Posted on: 25 October 2023
Norton Rose Fulbright and Maritime London joined forces to run an event focusing on ship recycling as part of LISW23 on 14 September, which was held at the Terrace Suite in the Norton Rose Fulbright LLP overlooking the Thames.
With the Hong Kong International Convention for the Safe and Environmentally Sound Recycling of Ships entering into force in two years’ time, the panel consisting of Norton Rose Fulbright Partners Philip Roche (London) and Michael Jurgen Werner (Brussels), Jennifer Riley-James, Lead Regulatory Specialist, Regulatory Affairs of Lloyd’s Register and Dr Anil Sharma of GMS, discussed if this would bring a change for the industry and make recycling of ships easier, and what, if anything, it would change in practical terms.
With the influx of newbuild box ships soon to enter the market and IMO decarbonisation regulations making older ships difficult to trade, BIMCO estimates 15,000 ships will need recycling in the next ten years.

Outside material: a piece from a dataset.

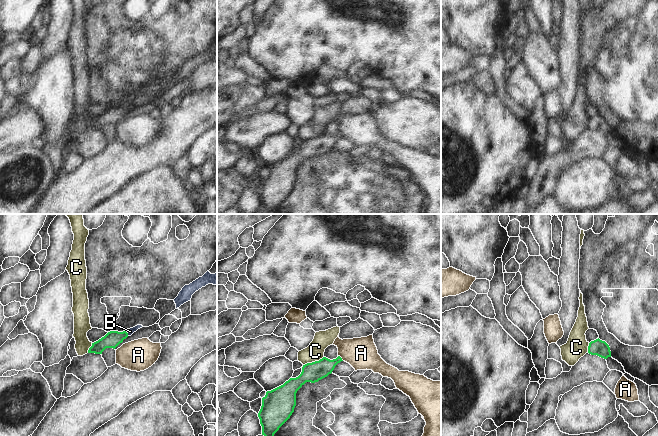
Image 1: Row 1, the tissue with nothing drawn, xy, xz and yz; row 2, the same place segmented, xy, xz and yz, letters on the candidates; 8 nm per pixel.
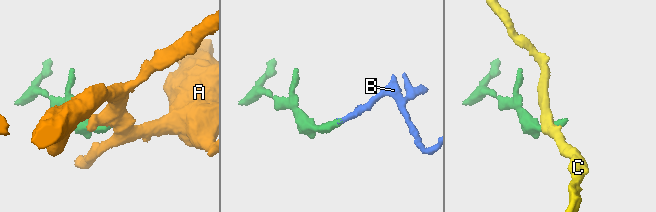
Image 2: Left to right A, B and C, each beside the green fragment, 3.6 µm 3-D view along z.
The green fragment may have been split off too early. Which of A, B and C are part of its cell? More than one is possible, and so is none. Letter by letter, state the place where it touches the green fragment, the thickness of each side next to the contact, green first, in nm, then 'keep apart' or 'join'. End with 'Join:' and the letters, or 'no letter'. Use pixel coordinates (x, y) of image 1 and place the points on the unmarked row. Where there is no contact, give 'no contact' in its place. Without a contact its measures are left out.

Against an uncertain macroeconomic backdrop, the demand for sustainable recycling of vessels, and a complex and fragmented regulatory framework, make compliance and the physical scrapping of deep-sea tonnage challenging.
The conversation also explored how the sector was responding to the current market conditions, what shipowners should be considering when thinking of the life cycle of the asset, the role that ship recycling played in the industry’s wider ESG obligations and what other market participants needed to consider.